万国時事周覧

世界中で起こっている様々な出来事について、政治学および統治学を研究する学者の視点から、寸評を書いています。

ASEANは中国の軍門に下るのかー国際法秩序崩壊の危機

2016年09月05日 14時49分25秒 | 国際政治
南シナ海の関与、域外国は認めず ASEAN・中国声明
 杭州で開かれているG20では、議長国を務める中国の抵抗により、南シナ海問題は議題には上らない模様です。G20における議題外しも然ることながら、それにも増して懸念すべき事態がASEANでは進行しているようなのです。

 報道によりますと、今月7日にラオスの首都ビエンチャンで開かれる予定のASEAN・中国間の首脳会議での共同声明案が明らかになったそうです。当声明案では、法的拘束力を持つ南シナ海での行動規範の作成については合意するものの、紛争解決方法については玉虫色です。紛争の解決に際しては、”内政不干渉などの原則のもと国連海洋法条約などに沿って法的・外交的プロセスを尊重する”方針を示す一方で、”米国などの域外国の批判や国際司法の関与などは受け入れない姿勢”を明らかにしているというのです。この共同声明は、幾つかの側面で問題含みです。

 第一に、国際社会の原則と国連海洋法条約に誠実に従うならば、当然に、中国にも国際司法の関与を受け入れる義務がありますので、前者の方針と後者の方針との間には整合性が欠けています。すなわち、国連海洋法条約の尊重を謳いながら、同条約に照らして下された仲裁裁判の判決は拒絶するという態度は、本来、あり得ないのです。

 第二の問題点は、同声明は、域外国の関与を認めないとしていますが、南シナ海は、ASEAN諸国、並びに、中国だけの海ではないことです。先日の仲裁裁判に従えば、南シナ海は公海部分を含みますし、況してや南シナ海は、全世界を結ぶ国際航路としての国際公共財でもあります。域外国の締め出しは同海域の囲い込みともなりかねず、その背後に、中国の”一路一帯構想”の野望が見え隠れしています。

 第三に挙げられる点は、締約国に対して様々な権利を保障する国連海洋法条約は、一般国際法としての強行規範性を有していることです。ASEAN諸国と中国のみで地域的な行動規範を多国間条約や協定の形式で締結したとしても、それは、国連海洋法条約に優位するはずはありません。

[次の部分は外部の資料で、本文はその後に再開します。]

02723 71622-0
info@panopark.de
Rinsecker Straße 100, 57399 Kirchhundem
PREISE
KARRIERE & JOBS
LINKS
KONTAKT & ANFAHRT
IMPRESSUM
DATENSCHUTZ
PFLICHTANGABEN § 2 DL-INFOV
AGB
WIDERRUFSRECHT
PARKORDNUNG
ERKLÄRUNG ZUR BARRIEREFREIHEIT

国際法上の強行規範とは、侵略やジェノサイドといった行為がこれに当たりますが、国連海洋法条約が、領海やEEZなどを含む権利保障を含む条約である以上、同条約に対する違反行為は、国内法に譬えるならば、強行法規となる刑法上の”犯罪”をも構成します。仮に、Asean諸国と中国との間で結んだ条約や協定において、中国の「九段線」の主張を認められると共に、国連海洋法条約の規定に反して、公海や他国EEZ内での人工島建設や平和目的以外の使用をも認めるような場合、他の諸国から、同条約・協定を無効とする訴えが国際司法機関に提起されることでしょう。

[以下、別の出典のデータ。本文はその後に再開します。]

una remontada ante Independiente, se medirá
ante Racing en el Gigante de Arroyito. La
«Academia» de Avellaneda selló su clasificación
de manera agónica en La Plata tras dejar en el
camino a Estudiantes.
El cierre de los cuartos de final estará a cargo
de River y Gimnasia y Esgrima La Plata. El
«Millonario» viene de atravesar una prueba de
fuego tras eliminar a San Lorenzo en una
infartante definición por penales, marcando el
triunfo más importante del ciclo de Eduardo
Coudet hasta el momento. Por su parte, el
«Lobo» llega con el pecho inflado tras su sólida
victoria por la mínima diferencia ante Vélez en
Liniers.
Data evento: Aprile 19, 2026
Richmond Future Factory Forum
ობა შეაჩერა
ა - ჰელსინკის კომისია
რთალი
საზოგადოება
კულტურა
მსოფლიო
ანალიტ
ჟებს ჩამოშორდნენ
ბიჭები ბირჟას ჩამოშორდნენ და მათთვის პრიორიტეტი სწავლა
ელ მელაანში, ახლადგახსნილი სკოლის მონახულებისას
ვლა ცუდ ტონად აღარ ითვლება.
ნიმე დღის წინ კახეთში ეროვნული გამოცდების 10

 当声明案は中国ペースで作成されたのでしょうが、ASEAN諸国には、安易な妥協が、国際法にる権利保障の枠から自ら出てゆく行為に等しいことに気が付いていただきたいものです。仲裁裁判の結果を無に帰する合意は、フィリピンのみならず、他の諸国にとりましても、国際社会から引き離され、中国の軍門に下ることに他ならないのですから。